The maggots of the cherry fruit fly either drop from the cherries that have been eaten to the ground or fall together with the cherries from the tree and then crawl into the ground. There they pupate and finally wait for the next year to then lay their eggs in the new cherries again as cherry fruit flies. If you want to make sure that as few cherry fruit flies as possible roam the home garden the following year, there is an easy way to ensure that.

You put a tarp or a fleece under the cherry tree so that all the falling cherries and all maggots that fall on the ground do not come into direct contact with the earth, but land on this broadly laid out underlay. Then you sweep at least once a day what has collected on the surface, throw maggots and fallen fruit into a transparent and securely closable garbage bag and leave it in the sun. The maggots die from the heat generated and the contents of the bag can be added to the compost after a few days.

Falling fruit and fallen maggots can be disposed of directly in the organic bin even more safely and with significantly less pain for the animals. In this way, the population of cherry fruit flies in your own garden is significantly reduced and next year it can be assumed that yellow traps are sufficient to prevent most cherries from becoming infected with the cherry fruit fly.

Fight infestation of the cherry fruit fly

Some cherry lovers are disgusted when they open a cherry and a maggot creeps through the flesh. Others say that this is a completely natural process and, in the end, a maggot infestation is a sign that no unnecessary chemicals are used in the garden. You don't want to eat the maggot of the cherry fruit fly anyway.

There are not many ways to get rid of cherries infested with maggots. Of course you can open the cherries, remove the maggot and the core and then eat the pitted cherry. But that is quite cumbersome.

Nehmen Take a water bath

© karepa - Fotolia.com The only real alternative is a water bath of cherries. When cherries are in cold water for more than ten minutes, they begin to absorb the water. When cherries soak up water, it is anything but pleasant for the maggot in the cherry - the result is that the maggot leaves the cherry. After a short time you will see a whole lot of small maggots swimming on the water surface. You can skim this off and throw it in the organic bin.

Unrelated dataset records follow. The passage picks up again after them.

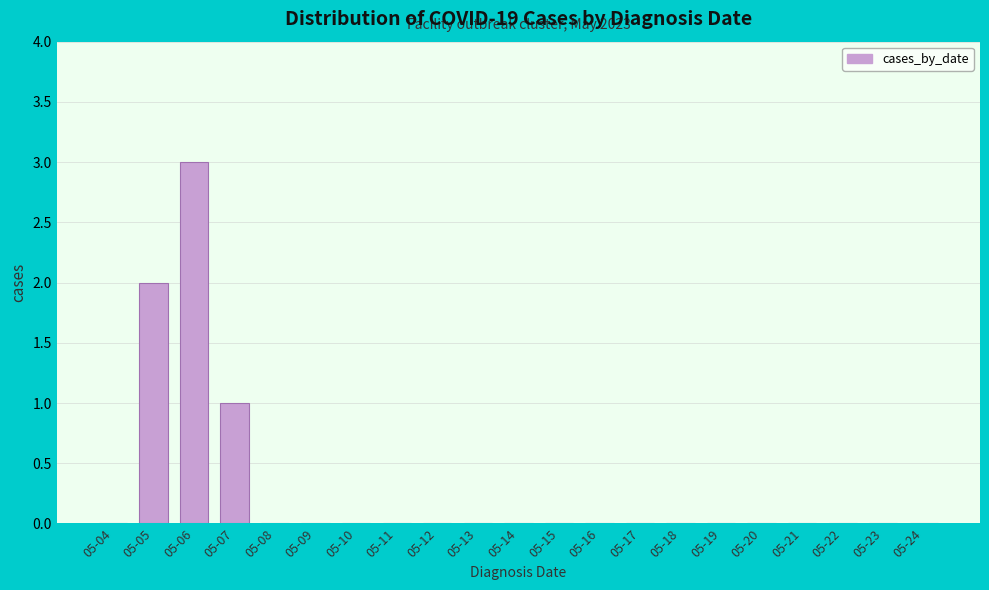

Reading right to left, extract all data points from this chart.

05-24=0	05-23=0	05-22=0	05-21=0	05-20=0	05-19=0	05-18=0	05-17=0	05-16=0	05-15=0	05-14=0	05-13=0	05-12=0	05-11=0	05-10=0	05-09=0	05-08=0	05-07=1	05-06=3	05-05=2	05-04=0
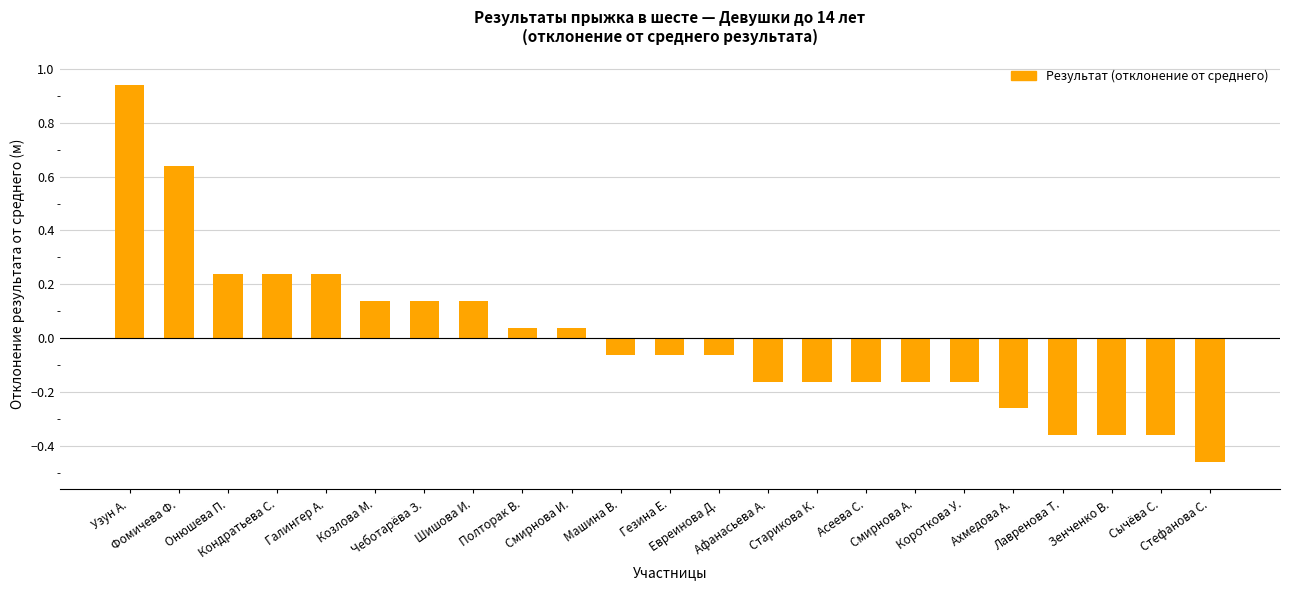

What is the difference between the maximum and minimum values?

1.4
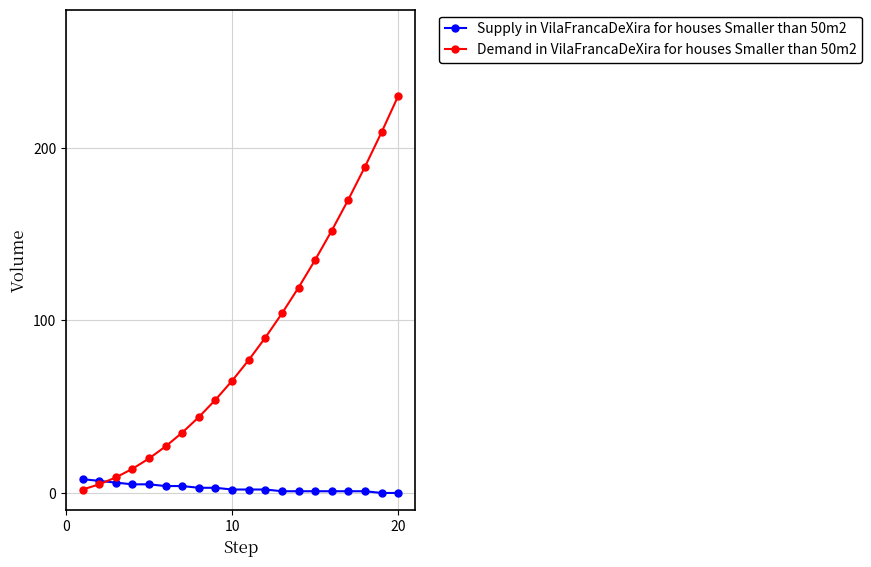

Which series has the largest total across all categories?

Demand in VilaFrancaDeXira for houses Smaller than 50m2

However, one must of course say that this method does not necessarily mean that all cherries are really free of worms or maggots. Some maggots are more stubborn than others and simply stay in the cherry. There is no real panacea here. But if you don't want to throw away the entire harvest, it's definitely worth a try. The success is more than 75 percent.

Conclusion:
If the cherry tree is infested with cherry fruit flies, that's not something you just have to put up with. There are many more ways to get rid of the cherry fruit fly and its maggots.